Extract to read —
--- START ---

# Interview!



## Guest (Jul 18, 2011)

Hello everybody! I am in college and taking a criminal justice class. I need to interview a police officer, so I figure instead of interviewing one officer I will just post the questions here and get multiple points of view. Any help would be much appreciated!!

Answer what ever questions you would like! Any answers will be much appreciated!!
QUESTIONS

What did you think of the police academy?

What is a typical day for an officer like? (paper work, patrol, court)

How many times have you had to show up in traffic court because someone fought a ticket you gave them?

Does it anger you when people fight a ticket you gave them?

How often do you need to attend court?

How many days a week do you work? How many hours?

How frequently does an officer face danger?

How often is an officer stereotyped?

How do you feel when a case is thrown out of court due to a technicality?

Do you believe this countries court system works or do you believe it is flawed?

Do you enjoy your job or are you working towards something else?

If there was one thing you could improve or change that would make your job easier what would it be?

What is the hardest part of your job?

What is the easiest part of your job?

Do you try and keep an open mind when confronting a potential criminal or do you let race, gender, etc. effect your decisions or assumptions?

Is there a bad part of town in your town? If so why do you think that part of town has the most crime?

How many calls to a crime do you usually get a day?

Do you feel the police have a firm grasp on crime and keeping it down or is it out of control?

What is the worst call or crime you have experienced?


Again thanks to anyone who help me with this I really appreciate it!!! I am looking into computer forensics as a career so I am interested in seeing the answers to these questions!


----------

--- END ---

Exercise instructions — According to the forum post, what career is the poster looking into? The records that follow come from a separate source.

Record extracts —
--- START ---

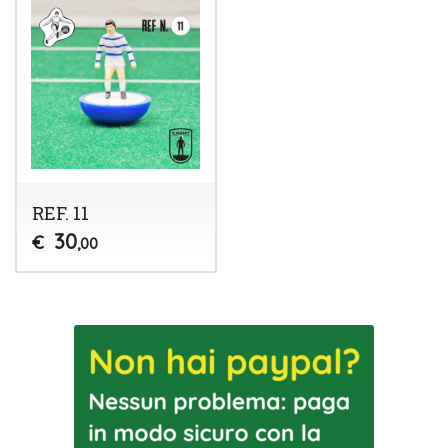
REF. 11
30
€
,00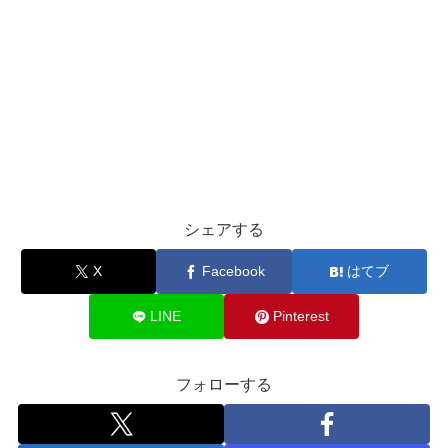
シェアする
X
Facebook
はてブ
LINE
Pinterest
フォローする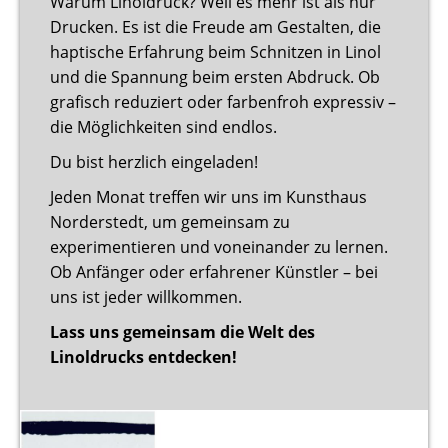
Warum Linoldruck? Weil es mehr ist als nur
Drucken. Es ist die Freude am Gestalten, die
haptische Erfahrung beim Schnitzen in Linol
und die Spannung beim ersten Abdruck. Ob
grafisch reduziert oder farbenfroh expressiv –
die Möglichkeiten sind endlos.
Du bist herzlich eingeladen!
Jeden Monat treffen wir uns im Kunsthaus
Norderstedt, um gemeinsam zu
experimentieren und voneinander zu lernen.
Ob Anfänger oder erfahrener Künstler – bei
uns ist jeder willkommen.
Lass uns gemeinsam die Welt des
Linoldrucks entdecken!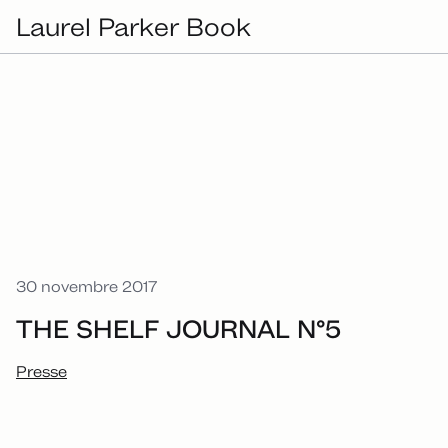
Laurel Parker Book
30 novembre 2017
THE SHELF JOURNAL N°5
Presse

--- END ---

Task result — Computer forensics.